Didn't mean to ramble. But this is a vast subject and mostly overlooked and neglected for the reasons I stated above. A dude in Malaysia might only keep his computer forever in Malaysia and never come across the need to evaluate the need for OpenType or Unicode.

akudewan
February 8th, 2007, 11:36 AM
This is quite an interesting subject...I'm beginning to understand things now.

The things you gotto do to type stuff on a computer!! And nobody even notices...:o

pelagic
April 9th, 2007, 09:43 AM
Hi,

you should read yourself into the topic. Maybe start with wikipedia:
http://en.wikipedia.org/wiki/Character_encoding

Cheers,
pelagic

pmasiar
April 9th, 2007, 02:13 PM
Start here: The Absolute Minimum Every Software Developer Absolutely, Positively Must Know About Unicode and Character Sets (No Excuses!) (http://www.joelonsoftware.com/printerFriendly/articles/Unicode.html)

rplantz
April 9th, 2007, 04:45 PM
Yes, this is an interesting topic. The OP's original question is one I've thought about asking several times myself. To be honest, I was a little embarrassed to ask. After all, I'm a retired CS professor and supposed to know all this stuff. :oops:

This:

Start here: The Absolute Minimum Every Software Developer Absolutely, Positively Must Know About Unicode and Character Sets (No Excuses!) (http://www.joelonsoftware.com/printerFriendly/articles/Unicode.html)
looks pretty good. However, the author says
You probably think I'm going to talk about very old character sets like EBCDIC here. Well, I won't. EBCDIC is not relevant to your life. We don't have to go that far back in time.
According to wikipedia, ASCII and EBCDIC both appeared in 1963. EBCDIC was specifically designed to make life easier for punched card readers. Having written some ASCII <-> EBCDIC converters myself (in IBM Series/1 assembly language), I can tell you that ASCII is much easier to work with in a program.

Unterseeboot_234 has a couple of mathematical glitches in his/her post:


ASCII was just an agreement between the major manufactures to reserved hex numbers that mapped to a Latin-flavor of alphabet. 125 characters soon proved to be inadequate and extended ASCII followed. Cap "A" is 65 in hex and \u0065 in octal (the extended Latin-1).
First, character codes use bit patterns. These patterns can be expressed with any notation. We commonly use numbers. Hexadecimal is a convenient notation for bit patterns. But it would be just as accurate to express the patterns in, say, base 5.

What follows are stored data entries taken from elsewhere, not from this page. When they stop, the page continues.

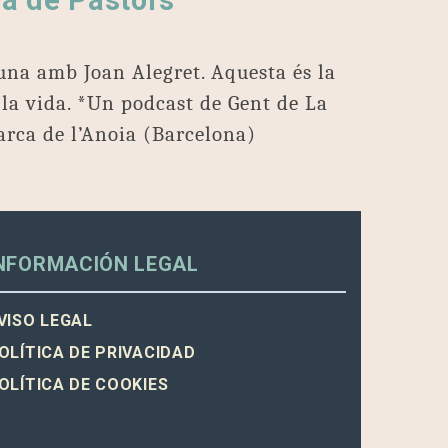
sa de Pastors
una amb Joan Alegret. Aquesta és la
la vida. *Un podcast de Gent de La
rca de l’Anoia (Barcelona)
NFORMACIÓN LEGAL
VISO LEGAL
OLÍTICA DE PRIVACIDAD
OLÍTICA DE COOKIES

Second, cap 'A' is 0x41 in hex, 0101 in octal, 65 in decimal, and 0100 0001 in binary. I have used C/C++ syntax to express the hex, octal, and decimal numbers. There is no syntax for binary directly. Since I brought it up, cap 'A' in base 5 is 230.

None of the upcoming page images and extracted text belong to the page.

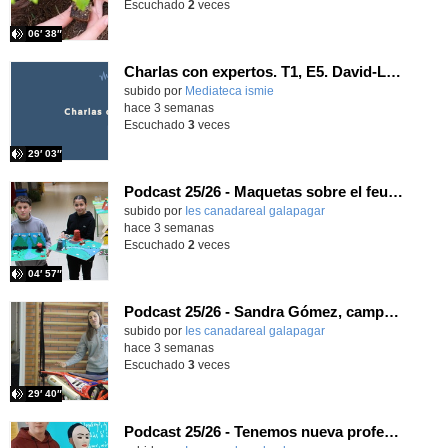
Escuchado
2
veces
06′ 38″
Charlas con expertos. T1, E5. David-Li Ilundáin Reviriego
subido por
Mediateca ismie
-
hace 3 semanas
Escuchado
3
veces
29′ 03″
Podcast 25/26 - Maquetas sobre el feudalismo
subido por
Ies canadareal galapagar
-
hace 3 semanas
Escuchado
2
veces
04′ 57″
Podcast 25/26 - Sandra Gómez, campeona de Enduro
subido por
Ies canadareal galapagar
-
hace 3 semanas
Escuchado
3
veces
29′ 40″
Podcast 25/26 - Tenemos nueva profesora de Griego ¿Conoces a María Eugenia?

If you wish to see the ASCII code in octal, decimal, and hex, use the
man ascii command.

ASCII is actually a 7-bit code. The high-order bit is the parity bit. When hardware became reliable enough to ignore parity, people began using it for other things. For example, the Apple II system used it as a busy/done flag for keyboard and screen I/O. And some systems of that era used it to add another 128 special characters, often graphics.